Elogio da Sede reúne as meditações do retiro de Quaresma pregado à Cúria Romana em 2018. O autor é José Tolentino de Mendonça, cardeal português que desde 2022 ocupa o posto de Prefeito do Dicastério para a Cultura e a Educação do Vaticano.
Uma das principais características da obra é a capacidade de explicitar o diálogo entre a fé e a cultura contemporânea, ressaltando que o fato cristão representa uma resposta válida para o homem de hoje e para as circunstâncias concretas que ele está convidado a enfrentar. É por isso que o livro recorre não apenas a autores consagrados do pensamento católico, mas também a diversas vozes menos comuns em obras do gênero, tais como Fernando Pessoa, Clarice Lispector e outros.
Como indica o título, o tema central das reflexões é a “sede”, a carência e o desejo, característicos de todo homem. Mas num mundo que exalta o atendimento imediato a todos os nossos impulsos (como se a vida fosse um imenso supermercado), muitas vezes deixamos de olhar para nossa sede real: vivemos, então, uma indiferença, “desvitalização” ou “ausência” de nós mesmos, fenômeno que se manifesta de múltiplas formas nos dias de hoje. Acima de tudo, porém, o enfraquecimento das exigências que nos constituem leva também ao esquecimento da razoabilidade da fé, que parece não responder mais ao nosso coração. Assim, a primeira contribuição do autor é ajudar-nos a resgatar a verdadeira dimensão de nossa sede: o desejo infinito e o desejo de infinito, nas palavras do autor.

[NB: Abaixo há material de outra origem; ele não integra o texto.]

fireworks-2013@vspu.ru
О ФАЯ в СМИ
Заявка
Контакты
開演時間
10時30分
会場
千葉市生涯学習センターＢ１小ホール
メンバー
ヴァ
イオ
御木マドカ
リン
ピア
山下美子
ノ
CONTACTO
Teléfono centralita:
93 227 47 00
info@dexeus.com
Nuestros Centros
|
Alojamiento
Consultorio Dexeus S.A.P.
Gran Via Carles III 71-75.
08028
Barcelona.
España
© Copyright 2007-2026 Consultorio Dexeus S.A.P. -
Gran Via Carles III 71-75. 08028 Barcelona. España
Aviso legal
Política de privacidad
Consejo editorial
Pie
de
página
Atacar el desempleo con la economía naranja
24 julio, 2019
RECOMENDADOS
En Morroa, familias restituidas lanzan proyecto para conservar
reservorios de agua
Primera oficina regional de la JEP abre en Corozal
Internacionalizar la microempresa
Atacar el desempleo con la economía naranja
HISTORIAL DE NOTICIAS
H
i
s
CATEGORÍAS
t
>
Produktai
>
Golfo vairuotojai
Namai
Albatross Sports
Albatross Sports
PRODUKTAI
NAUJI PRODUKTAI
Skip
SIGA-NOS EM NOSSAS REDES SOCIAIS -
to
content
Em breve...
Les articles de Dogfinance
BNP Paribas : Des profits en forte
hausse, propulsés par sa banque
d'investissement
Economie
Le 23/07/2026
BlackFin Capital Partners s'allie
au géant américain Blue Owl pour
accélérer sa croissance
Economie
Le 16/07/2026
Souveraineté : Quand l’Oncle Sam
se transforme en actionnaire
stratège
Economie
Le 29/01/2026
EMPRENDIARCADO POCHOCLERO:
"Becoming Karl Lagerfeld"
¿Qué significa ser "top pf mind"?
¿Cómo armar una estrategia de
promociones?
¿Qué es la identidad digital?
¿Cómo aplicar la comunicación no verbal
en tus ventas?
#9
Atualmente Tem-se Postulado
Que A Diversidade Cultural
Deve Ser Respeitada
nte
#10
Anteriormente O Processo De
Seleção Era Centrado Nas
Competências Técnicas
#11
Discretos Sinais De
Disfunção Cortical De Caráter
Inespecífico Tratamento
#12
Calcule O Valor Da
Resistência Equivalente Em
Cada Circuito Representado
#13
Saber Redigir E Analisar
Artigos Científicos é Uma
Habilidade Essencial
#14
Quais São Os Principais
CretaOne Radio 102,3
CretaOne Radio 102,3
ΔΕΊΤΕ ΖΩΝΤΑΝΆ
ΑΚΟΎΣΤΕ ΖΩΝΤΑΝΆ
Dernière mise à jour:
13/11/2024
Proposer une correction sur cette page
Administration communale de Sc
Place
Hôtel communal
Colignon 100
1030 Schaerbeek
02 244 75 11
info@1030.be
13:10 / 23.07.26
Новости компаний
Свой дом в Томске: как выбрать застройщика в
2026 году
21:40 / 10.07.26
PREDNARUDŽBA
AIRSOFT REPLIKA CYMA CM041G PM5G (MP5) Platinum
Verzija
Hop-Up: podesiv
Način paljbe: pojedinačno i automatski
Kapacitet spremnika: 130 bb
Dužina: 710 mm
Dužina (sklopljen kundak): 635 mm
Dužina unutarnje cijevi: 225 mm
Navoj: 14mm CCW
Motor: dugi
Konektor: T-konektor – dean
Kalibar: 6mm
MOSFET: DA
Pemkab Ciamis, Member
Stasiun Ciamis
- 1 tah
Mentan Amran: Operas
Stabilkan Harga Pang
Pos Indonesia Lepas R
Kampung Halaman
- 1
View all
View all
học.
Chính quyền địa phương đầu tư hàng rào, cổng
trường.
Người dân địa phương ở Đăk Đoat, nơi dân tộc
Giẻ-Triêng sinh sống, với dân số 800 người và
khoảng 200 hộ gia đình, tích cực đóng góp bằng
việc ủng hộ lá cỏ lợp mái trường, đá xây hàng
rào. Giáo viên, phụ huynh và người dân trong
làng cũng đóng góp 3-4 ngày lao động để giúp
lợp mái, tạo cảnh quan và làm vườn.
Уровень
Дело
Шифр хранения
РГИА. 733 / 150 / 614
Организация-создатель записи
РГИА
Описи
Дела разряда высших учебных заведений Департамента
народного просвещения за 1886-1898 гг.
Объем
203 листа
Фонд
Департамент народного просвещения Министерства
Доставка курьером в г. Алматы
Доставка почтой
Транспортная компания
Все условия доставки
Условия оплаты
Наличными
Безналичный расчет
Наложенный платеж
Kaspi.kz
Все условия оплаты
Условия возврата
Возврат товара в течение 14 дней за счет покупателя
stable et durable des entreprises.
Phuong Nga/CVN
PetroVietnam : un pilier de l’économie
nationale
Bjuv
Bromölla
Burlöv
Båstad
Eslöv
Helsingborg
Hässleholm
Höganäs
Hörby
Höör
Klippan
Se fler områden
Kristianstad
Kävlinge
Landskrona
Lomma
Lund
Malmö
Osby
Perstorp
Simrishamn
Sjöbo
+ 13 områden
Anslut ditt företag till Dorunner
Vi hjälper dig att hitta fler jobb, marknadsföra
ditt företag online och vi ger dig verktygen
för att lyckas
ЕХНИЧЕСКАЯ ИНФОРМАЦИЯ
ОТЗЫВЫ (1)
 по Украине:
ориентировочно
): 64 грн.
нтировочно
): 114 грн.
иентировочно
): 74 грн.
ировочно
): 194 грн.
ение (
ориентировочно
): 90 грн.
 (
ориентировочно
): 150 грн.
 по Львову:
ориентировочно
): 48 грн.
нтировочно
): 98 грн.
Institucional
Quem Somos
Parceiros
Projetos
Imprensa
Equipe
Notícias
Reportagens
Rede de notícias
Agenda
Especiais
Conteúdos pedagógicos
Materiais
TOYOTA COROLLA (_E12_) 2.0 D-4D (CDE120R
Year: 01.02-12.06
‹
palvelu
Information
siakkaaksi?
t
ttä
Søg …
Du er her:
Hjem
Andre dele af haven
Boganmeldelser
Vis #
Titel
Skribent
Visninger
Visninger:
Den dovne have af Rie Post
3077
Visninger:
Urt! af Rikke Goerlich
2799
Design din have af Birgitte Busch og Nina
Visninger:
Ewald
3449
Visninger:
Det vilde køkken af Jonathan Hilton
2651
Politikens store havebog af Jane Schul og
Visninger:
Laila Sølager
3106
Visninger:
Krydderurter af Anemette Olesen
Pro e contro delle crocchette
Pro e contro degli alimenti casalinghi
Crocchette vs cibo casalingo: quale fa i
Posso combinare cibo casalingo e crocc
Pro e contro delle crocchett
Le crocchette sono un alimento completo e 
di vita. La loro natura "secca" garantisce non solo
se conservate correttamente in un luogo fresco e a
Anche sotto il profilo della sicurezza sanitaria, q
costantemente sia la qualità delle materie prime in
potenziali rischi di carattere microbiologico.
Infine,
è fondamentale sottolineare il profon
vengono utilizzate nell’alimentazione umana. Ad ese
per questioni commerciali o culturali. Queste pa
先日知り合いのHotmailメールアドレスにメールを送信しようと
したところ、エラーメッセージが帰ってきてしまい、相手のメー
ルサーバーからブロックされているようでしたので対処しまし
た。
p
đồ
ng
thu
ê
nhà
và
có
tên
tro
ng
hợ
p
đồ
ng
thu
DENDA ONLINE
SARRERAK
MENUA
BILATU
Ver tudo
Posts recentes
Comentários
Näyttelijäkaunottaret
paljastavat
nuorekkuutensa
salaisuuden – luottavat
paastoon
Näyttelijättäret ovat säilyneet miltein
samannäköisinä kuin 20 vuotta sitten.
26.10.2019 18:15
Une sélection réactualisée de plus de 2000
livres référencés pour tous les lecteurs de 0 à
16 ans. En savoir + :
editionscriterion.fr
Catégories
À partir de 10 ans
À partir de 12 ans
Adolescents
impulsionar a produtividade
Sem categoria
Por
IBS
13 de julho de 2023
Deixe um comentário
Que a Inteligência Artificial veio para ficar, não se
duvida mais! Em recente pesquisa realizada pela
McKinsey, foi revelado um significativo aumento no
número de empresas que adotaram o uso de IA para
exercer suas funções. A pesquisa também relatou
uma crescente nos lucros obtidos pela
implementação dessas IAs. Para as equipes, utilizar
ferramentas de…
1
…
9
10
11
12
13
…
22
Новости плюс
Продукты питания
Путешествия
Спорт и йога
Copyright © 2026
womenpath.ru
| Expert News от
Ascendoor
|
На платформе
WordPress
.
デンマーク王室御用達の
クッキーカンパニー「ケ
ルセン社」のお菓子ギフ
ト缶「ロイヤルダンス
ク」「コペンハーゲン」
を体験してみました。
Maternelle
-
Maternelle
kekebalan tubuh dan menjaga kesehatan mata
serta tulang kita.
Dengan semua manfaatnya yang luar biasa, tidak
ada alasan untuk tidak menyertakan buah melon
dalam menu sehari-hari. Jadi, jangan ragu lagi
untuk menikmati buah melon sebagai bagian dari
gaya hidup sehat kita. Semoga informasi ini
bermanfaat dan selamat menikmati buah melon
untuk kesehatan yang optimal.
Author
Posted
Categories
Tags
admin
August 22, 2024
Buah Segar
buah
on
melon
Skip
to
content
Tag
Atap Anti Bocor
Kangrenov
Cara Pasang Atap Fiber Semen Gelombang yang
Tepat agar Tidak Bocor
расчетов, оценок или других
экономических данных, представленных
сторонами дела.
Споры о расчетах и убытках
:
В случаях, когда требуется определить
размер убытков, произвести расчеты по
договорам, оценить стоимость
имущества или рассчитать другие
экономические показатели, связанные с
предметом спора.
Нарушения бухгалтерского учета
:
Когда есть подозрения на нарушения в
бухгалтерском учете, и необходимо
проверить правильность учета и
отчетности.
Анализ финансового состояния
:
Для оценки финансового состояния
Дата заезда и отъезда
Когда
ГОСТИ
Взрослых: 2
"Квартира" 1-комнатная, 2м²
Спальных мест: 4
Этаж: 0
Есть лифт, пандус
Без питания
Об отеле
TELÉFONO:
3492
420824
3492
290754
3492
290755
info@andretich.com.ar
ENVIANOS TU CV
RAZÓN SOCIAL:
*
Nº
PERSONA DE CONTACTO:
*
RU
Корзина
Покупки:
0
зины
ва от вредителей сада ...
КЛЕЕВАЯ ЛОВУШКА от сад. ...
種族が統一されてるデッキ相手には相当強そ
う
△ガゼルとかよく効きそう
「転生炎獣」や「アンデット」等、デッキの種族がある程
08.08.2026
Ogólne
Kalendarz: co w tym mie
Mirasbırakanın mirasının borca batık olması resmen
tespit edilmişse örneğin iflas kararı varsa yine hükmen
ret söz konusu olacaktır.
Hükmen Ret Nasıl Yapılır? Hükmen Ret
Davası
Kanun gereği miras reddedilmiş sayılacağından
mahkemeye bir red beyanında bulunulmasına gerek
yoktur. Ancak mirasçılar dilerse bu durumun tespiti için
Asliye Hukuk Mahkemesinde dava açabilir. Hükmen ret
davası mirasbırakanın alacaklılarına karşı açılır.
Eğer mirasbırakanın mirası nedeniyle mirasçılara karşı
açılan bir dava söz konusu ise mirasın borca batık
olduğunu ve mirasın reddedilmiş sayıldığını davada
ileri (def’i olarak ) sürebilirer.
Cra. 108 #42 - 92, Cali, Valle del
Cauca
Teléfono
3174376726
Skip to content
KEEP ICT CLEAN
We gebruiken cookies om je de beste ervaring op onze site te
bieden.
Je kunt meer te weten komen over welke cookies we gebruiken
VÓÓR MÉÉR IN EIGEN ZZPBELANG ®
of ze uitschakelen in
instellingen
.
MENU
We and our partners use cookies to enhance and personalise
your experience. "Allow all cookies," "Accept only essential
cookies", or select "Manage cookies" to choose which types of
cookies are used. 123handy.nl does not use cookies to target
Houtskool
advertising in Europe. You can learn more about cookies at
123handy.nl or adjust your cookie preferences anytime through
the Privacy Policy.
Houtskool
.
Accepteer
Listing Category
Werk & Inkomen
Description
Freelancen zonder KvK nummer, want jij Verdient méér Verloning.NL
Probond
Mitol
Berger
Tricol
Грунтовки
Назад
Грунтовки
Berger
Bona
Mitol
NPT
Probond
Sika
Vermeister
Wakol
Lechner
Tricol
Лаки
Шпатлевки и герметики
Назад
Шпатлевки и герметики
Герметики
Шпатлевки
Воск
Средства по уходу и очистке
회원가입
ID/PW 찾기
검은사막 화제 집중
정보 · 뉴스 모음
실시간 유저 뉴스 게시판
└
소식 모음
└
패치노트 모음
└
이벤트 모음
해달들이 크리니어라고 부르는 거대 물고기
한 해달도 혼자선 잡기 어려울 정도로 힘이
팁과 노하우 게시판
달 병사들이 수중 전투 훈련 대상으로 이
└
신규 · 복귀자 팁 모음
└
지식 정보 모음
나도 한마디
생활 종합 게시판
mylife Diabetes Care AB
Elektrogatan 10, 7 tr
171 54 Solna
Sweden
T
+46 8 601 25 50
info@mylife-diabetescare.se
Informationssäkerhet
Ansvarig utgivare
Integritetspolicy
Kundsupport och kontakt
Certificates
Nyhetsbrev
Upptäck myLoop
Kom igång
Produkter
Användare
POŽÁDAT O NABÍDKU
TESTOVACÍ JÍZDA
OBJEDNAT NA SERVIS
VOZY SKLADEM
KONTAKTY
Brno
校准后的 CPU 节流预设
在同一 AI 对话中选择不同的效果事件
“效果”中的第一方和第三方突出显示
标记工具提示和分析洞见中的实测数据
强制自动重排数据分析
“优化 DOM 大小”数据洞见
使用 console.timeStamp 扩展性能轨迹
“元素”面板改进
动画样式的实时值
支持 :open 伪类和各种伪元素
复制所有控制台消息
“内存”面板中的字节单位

Isso requer, acima de tudo, estarmos disponíveis para o “espanto”, que é o oposto de permanecer comodamente no terreno das coisas já sabidas. Com efeito, o primeiro capítulo já principia de modo surpreendente, pois, em vez de discorrer sobre o desejo que caracteriza o coração humano, é da sede de Jesus que ele parte, retomando o episódio do encontro com a samaritana, no qual é Ele mesmo quem roga: “Dá-me de beber”. Jesus também tem sede do amor de cada um de nós, e pede humildemente uma resposta de nossa parte.
Outra qualidade do livro é ajudar-nos a compreender que a sede é essencial para a caminhada na fé, pois ela pode ser o ponto de partida para um relacionamento pessoal mais autêntico com Cristo.
Santo Agostinho disse que nosso coração anda inquieto enquanto não descansa n’Ele. Mas é preciso não esquecer que, paradoxalmente, a fé não elimina nosso desejo e nossa busca. Elogio da Sede relembra-nos de que a chama do desejo deve continuar a arder sempre, porque, por um lado, é no encontro com Cristo que tomamos consciência da profundidade de nossas exigências e nos tornamos capazes de levá-las a sério, sem fugir de sua dramaticidade; e, por outro lado, porque, fora da lealdade conosco mesmos, com nossos anseios e limitações, a fé torna-se fria e formal, como uma piedosa lembrança que já não é mais capaz de nos fascinar hoje.
Por fim, os últimos capítulos do livro nos lembram que o aguilhão do desejo é o que permite à Igreja permanecer “em saída”, aberta ao encontro com os outros. Ou seja: a fidelidade à sede que nos constitui é essencial também para que a fé se torne cultura. Por isso, a questão do desejo são se resume a uma dimensão intimista: a retomada de nossas exigências fundamentais é essencial para que continuem a brotar a criatividade e a paixão pelo homem, das quais nasceram tantas respostas novas para os desafios da vida concreta nos últimos dois mil anos – respostas tão ou mais necessárias também no mundo de hoje.